▶ **ARTYKUŁ**
To unikalne połączenie poezji Cypriana Kamila Norwida i jazzowych interpretacji poruszyło zgromadzoną publiczność, nadając poezji romantycznego poety nowoczesną, muzyczną formę.

Projekt „Norwid” zrodził się kilka lat temu, kiedy Stanisław Leszczyński, dyrektor Festiwalu „Chopin i Europa” w Warszawie, zaproponował muzykom stworzenie kompozycji inspirowanych poezją Norwida. Artyści zdradzili, że początkowo organizatorzy chcieli wskazać konkretne wiersze, jednak ostatecznie to sami artyści dokonali wyboru utworów, które najbardziej do nich przemawiały.

„Czytaliśmy wiersze Norwida, dzieliliśmy się wrażeniami i wybieraliśmy te, które najbardziej nas poruszały” – mówiła Katarzyna Pietrzko. – „Chcieliśmy, aby muzyka nie tylko oddała ducha tych tekstów, ale także dała im nowe życie w jazzowej odsłonie.”

Komponowanie muzyki inspirowanej poezją Norwida okazało się dla artystów wyzwaniem. Każdy utwór wymagał dopasowania do tekstu i zachowania jego emocjonalnego wydźwięku.

„To było trudne wyzwanie. Stworzenie jedenastu różnych utworów, które jednak tworzyłyby spójną całość, wymagało ogromnej uwagi i zaangażowania” – przyznała Katarzyna Pietrzko.

Efekt końcowy okazał się satysfakcjonujący zarówno dla twórców, jak i dla publiczności, która nagrodziła ich gromkimi brawami.

Maciej Kądziela, który oczarował widzów swoją grą na saksofonie, podkreślał wyjątkowość kameralnej atmosfery muzeum.

„Gramy zarówno w dużych salach, jak Filharmonia Narodowa, jak i w małych, klimatycznych miejscach, takich jak tutaj. W takich przestrzeniach publiczność odbiera muzykę bezpośrednio i wrażliwie, co czyni występ bardziej intymnym i wyjątkowym” – tłumaczył muzyk.

Muzycy zwrócili również uwagę na różnice w swoich muzycznych inspiracjach. Katarzyna Pietrzko, wychowana na muzyce klasycznej, i Maciej Kądziela, związany z muzyką rozrywkową, spotkali się w jazzowym dialogu, który doskonale oddał wielowymiarowość poezji Norwida.

„Jazz, ze swoją elastycznością, pozwala na eksperymentowanie, co sprawdziło się idealnie w interpretacji tak głębokiej poezji” – podkreślała Katarzyna Pietrzko.

▶ **ZADANIE DO ROZWIĄZANIA**
Proszę przepisać fragment artykułu od „Komponowanie muzyki inspirowanej” do „kameralnej atmosfery muzeum.”, zmieniając w nim „publiczności” na „widowni”. Należy opierać się wyłącznie na artykule.

▶ **UDOSTĘPNIONE DANE**

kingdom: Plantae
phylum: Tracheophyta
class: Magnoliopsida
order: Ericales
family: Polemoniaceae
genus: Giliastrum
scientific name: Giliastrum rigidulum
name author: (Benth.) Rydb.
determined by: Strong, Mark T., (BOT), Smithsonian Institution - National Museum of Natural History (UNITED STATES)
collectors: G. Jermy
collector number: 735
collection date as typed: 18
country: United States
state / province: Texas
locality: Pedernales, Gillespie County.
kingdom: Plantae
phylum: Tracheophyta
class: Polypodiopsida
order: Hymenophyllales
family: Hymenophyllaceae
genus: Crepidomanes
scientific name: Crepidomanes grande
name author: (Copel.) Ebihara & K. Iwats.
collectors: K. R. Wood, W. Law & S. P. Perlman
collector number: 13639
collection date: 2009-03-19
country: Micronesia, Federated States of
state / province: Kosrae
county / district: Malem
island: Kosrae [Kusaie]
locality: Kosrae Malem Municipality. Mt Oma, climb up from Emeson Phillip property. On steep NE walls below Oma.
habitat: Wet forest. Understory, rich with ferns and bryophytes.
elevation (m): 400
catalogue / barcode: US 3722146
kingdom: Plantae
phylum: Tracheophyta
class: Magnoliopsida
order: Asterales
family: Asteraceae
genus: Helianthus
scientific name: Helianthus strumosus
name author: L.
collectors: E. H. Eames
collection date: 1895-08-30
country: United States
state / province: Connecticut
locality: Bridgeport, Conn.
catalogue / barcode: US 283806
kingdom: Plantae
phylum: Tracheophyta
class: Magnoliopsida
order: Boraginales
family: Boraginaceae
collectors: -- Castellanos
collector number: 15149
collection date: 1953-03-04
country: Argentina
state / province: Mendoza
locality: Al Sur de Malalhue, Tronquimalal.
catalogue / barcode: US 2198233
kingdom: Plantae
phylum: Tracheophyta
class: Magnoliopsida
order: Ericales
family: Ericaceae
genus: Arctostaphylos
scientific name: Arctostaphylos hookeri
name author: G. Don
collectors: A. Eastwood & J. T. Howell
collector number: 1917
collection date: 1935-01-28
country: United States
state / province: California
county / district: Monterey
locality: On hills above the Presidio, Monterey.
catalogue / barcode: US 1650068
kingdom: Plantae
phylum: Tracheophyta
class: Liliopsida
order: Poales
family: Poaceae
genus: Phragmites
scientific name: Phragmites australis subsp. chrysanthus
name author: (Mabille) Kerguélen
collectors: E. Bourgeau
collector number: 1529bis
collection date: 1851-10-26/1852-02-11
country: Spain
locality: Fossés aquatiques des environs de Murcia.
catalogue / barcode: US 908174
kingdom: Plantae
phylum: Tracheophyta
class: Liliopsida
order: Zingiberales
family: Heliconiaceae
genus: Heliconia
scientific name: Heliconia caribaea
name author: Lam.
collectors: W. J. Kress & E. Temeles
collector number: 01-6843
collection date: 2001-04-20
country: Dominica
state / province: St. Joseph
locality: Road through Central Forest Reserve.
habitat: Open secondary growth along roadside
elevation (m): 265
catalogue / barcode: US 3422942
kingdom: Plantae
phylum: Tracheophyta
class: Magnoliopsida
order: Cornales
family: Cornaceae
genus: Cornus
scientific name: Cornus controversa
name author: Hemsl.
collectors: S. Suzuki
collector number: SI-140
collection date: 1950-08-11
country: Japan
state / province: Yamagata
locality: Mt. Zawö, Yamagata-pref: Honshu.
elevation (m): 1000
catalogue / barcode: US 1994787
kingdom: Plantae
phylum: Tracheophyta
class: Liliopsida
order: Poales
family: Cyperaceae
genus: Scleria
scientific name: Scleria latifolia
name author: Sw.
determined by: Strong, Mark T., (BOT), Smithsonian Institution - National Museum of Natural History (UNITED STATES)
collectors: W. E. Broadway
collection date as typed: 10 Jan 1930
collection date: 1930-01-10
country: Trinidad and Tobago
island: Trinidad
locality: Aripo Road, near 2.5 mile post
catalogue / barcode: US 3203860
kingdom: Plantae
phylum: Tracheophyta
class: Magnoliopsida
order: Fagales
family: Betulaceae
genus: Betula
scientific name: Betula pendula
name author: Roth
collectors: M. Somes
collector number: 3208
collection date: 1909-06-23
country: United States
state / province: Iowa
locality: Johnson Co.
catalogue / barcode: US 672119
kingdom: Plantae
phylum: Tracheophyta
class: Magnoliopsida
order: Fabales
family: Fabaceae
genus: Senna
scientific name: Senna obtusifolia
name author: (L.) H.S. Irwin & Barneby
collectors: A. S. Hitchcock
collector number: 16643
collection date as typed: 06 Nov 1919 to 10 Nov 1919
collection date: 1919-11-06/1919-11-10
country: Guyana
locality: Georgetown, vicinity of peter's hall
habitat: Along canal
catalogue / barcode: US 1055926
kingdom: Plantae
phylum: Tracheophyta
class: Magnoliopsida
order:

▶ **ROZWIĄZANIE ZADANIA**
Komponowanie muzyki inspirowanej poezją Norwida okazało się dla artystów wyzwaniem. Każdy utwór wymagał dopasowania do tekstu i zachowania jego emocjonalnego wydźwięku.

„To było trudne wyzwanie. Stworzenie jedenastu różnych utworów, które jednak tworzyłyby spójną całość, wymagało ogromnej uwagi i zaangażowania” – przyznała Katarzyna Pietrzko.

Efekt końcowy okazał się satysfakcjonujący zarówno dla twórców, jak i dla widowni, która nagrodziła ich gromkimi brawami.

Maciej Kądziela, który oczarował widzów swoją grą na saksofonie, podkreślał wyjątkowość kameralnej atmosfery muzeum.